Comment qualifier les crimes dont Israël s’est rendu coupable dans la bande de Gaza ?
Daniel Voguet. Nous avons découvert une zone totalement dévastée. Toutes les - habitations, les exploitations agricoles, etc., ont été détruites. Des témoignages, pour l’instant non vérifiés, font état de personnes qui auraient été exécutées sommairement. Des armes interdites contre les populations civiles, notamment au phosphore, ont été utilisées. S’agissant du bilan humain, l’immense majorité des morts et des blessés est constituée par des habitants qui ne participaient pas au combat, en particulier des femmes et des enfants. Les combattants ne représentent qu’une partie infime des victimes. L’objectif affirmé par Israël de détruire le Hamas n’est donc pas atteint ni même crédible. C’est la population qui était visée. Tout ceci constitue un crime de guerre. Voire un crime contre l’humanité, s’agissant des exécutions sommaires, si elles étaient prouvées. Le gouvernement et l’armée israélienne sont responsables et doivent être jugés. Mettre un terme à l’impunité dont jouit Israël depuis des décennies est une nécessité politique si la communauté internationale veut retrouver sa crédibilité.
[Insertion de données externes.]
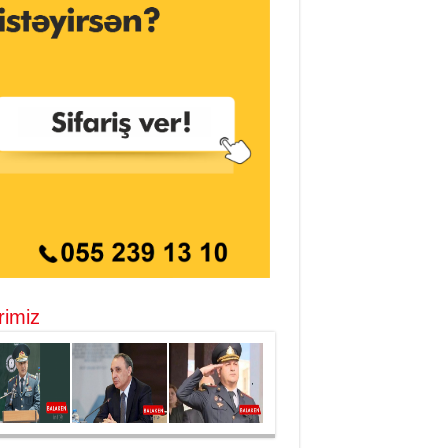
rimiz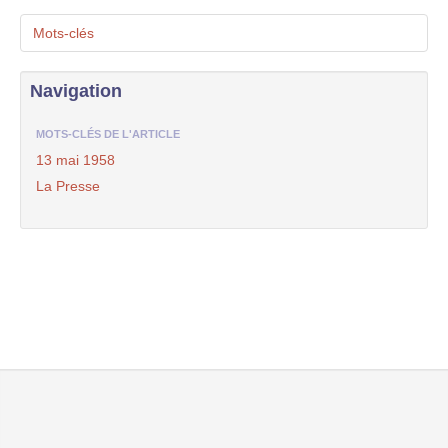
Mots-clés
Navigation
MOTS-CLÉS DE L'ARTICLE
13 mai 1958
La Presse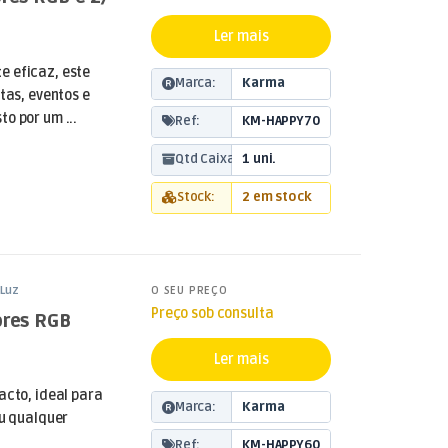
Ler mais
e eficaz, este
Marca:
Karma
tas, eventos e
o por um ...
Ref:
KM-HAPPY70
Qtd Caixa:
1 uni.
Stock:
2 em stock
Luz
O SEU PREÇO
Preço sob consulta
ores RGB
Ler mais
acto, ideal para
Marca:
Karma
ou qualquer
Ref:
KM-HAPPY60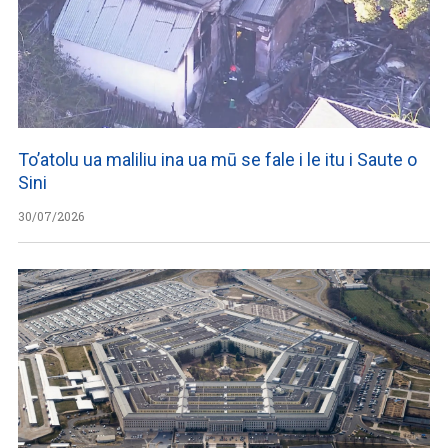
To’atolu ua maliliu ina ua mū se fale i le itu i Saute o
Sini
30/07/2026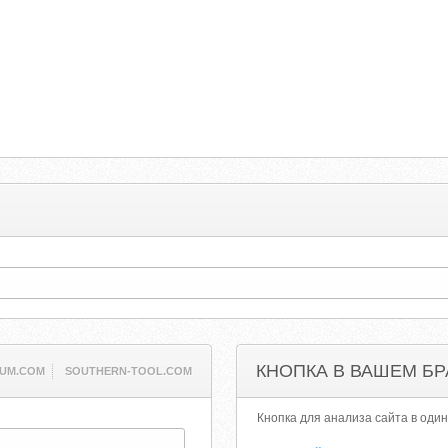
КНОПКА В ВАШЕМ БР
UM.COM
SOUTHERN-TOOL.COM
Кнопка для анализа сайта в один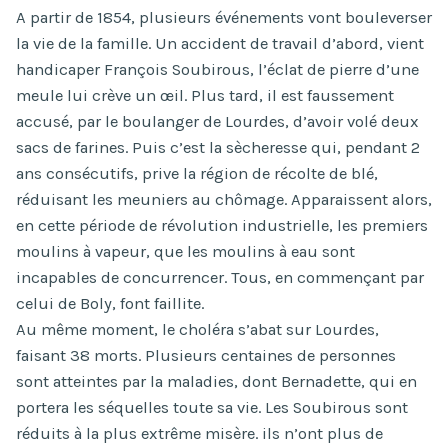
A partir de 1854, plusieurs événements vont bouleverser
la vie de la famille. Un accident de travail d’abord, vient
handicaper François Soubirous, l’éclat de pierre d’une
meule lui crève un œil. Plus tard, il est faussement
accusé, par le boulanger de Lourdes, d’avoir volé deux
sacs de farines. Puis c’est la sècheresse qui, pendant 2
ans consécutifs, prive la région de récolte de blé,
réduisant les meuniers au chômage. Apparaissent alors,
en cette période de révolution industrielle, les premiers
moulins à vapeur, que les moulins à eau sont
incapables de concurrencer. Tous, en commençant par
celui de Boly, font faillite.
Au même moment, le choléra s’abat sur Lourdes,
faisant 38 morts. Plusieurs centaines de personnes
sont atteintes par la maladies, dont Bernadette, qui en
portera les séquelles toute sa vie. Les Soubirous sont
réduits à la plus extrême misère. ils n’ont plus de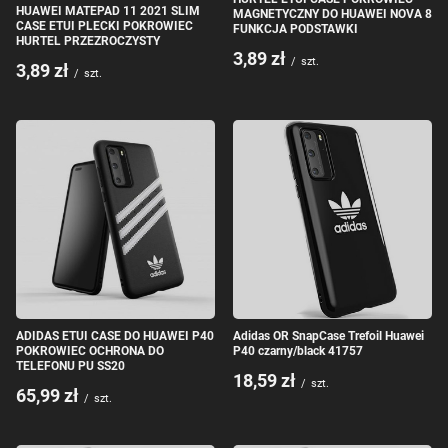
HUAWEI MATEPAD 11 2021 SLIM
MAGNETYCZNY DO HUAWEI NOVA 8
CASE ETUI PLECKI POKROWIEC
FUNKCJA PODSTAWKI
HURTEL PRZEZROCZYSTY
3,89 zł
/
szt.
3,89 zł
/
szt.
ADIDAS ETUI CASE DO HUAWEI P40
Adidas OR SnapCase Trefoil Huawei
POKROWIEC OCHRONA DO
P40 czarny/black 41757
TELEFONU PU SS20
18,59 zł
/
szt.
65,99 zł
/
szt.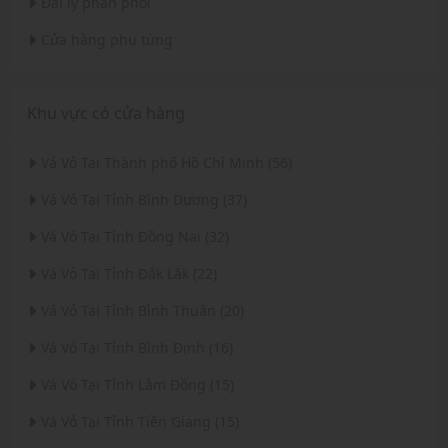
Đại lý phân phối
Cửa hàng phụ tùng
Khu vực có cửa hàng
Vá Vỏ Tại Thành phố Hồ Chí Minh (56)
Vá Vỏ Tại Tỉnh Bình Dương (37)
Vá Vỏ Tại Tỉnh Đồng Nai (32)
Vá Vỏ Tại Tỉnh Đắk Lắk (22)
Vá Vỏ Tại Tỉnh Bình Thuận (20)
Vá Vỏ Tại Tỉnh Bình Định (16)
Vá Vỏ Tại Tỉnh Lâm Đồng (15)
Vá Vỏ Tại Tỉnh Tiền Giang (15)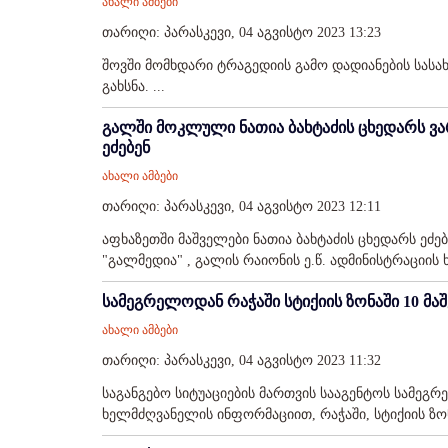
ახალი ამბები
თარიღი: პარასკევი, 04 აგვისტო 2023 13:23
შოვში მომხდარი ტრაგედიის გამო დადიანების სასახ
გახსნა. ...
გალში მოკლული ნათია ბახტაძის ცხედარს ვა
ეძებენ
ახალი ამბები
თარიღი: პარასკევი, 04 აგვისტო 2023 12:11
აფხაზეთში მაშველები ნათია ბახტაძის ცხედარს ეძე
"გალმედია" , გალის რაიონის ე.წ. ადმინისტრაციის
სამეგრელოდან რაჭაში სტიქიის ზონაში 10 მა
ახალი ამბები
თარიღი: პარასკევი, 04 აგვისტო 2023 11:32
საგანგებო სიტუაციების მართვის სააგენტოს სამეგ
ხელმძღვანელის ინფორმაციით, რაჭაში, სტიქიის ზონა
Comment peut-on poursuivre Israël ?
Daniel Voguet. Actuellement, l’obstacle est de nature politique. Dans la mesure où les cadres légaux semblent manquer, ces poursuites - dépendent de l’ONU, et en particulier des membres du Conseil de sécurité, qui doivent se doter des moyens juridiques de juger Israël. Ce pays n’ayant pas ratifié le traité instituant la Cour pénale internationale, il faut, pour poursuivre les responsables devant cette cour, une résolution du Conseil de sécurité de l’ONU, et la France, pays des droits de l’homme, se doit de la présenter. Dans un premier temps, elle doit également demander une enquête impartiale ainsi que le souhaitent les représentants de l’ONU sur place. Car la décision d’Israël de procéder à sa propre enquête ne peut être satisfaisante et impartiale, évidemment.
Un autre outil juridique évoqué est celui de la compétence universelle.
Daniel Voguet. Oui, cette compétence consiste à pouvoir juger, dans un autre pays que le sien, une personne qui a commis un crime à l’étranger. Chaque pays peut le faire quand les règles de procédure nationale le permettent. C’est le cas par exemple en Grande-Bretagne et en Espagne, où cela a déjà été fait à plusieurs reprises. En France, les règles de procédure actuelles ne - permettent pas de juger des étrangers présumés coupables de crimes commis à l’étranger sauf pour ceux ayant la double nationalité. Or, il semblerait que des Israéliens présumés coupables de crimes de guerre aient la nationalité française. Le ministre de la Justice devrait donc demander au parquet d’enquêter.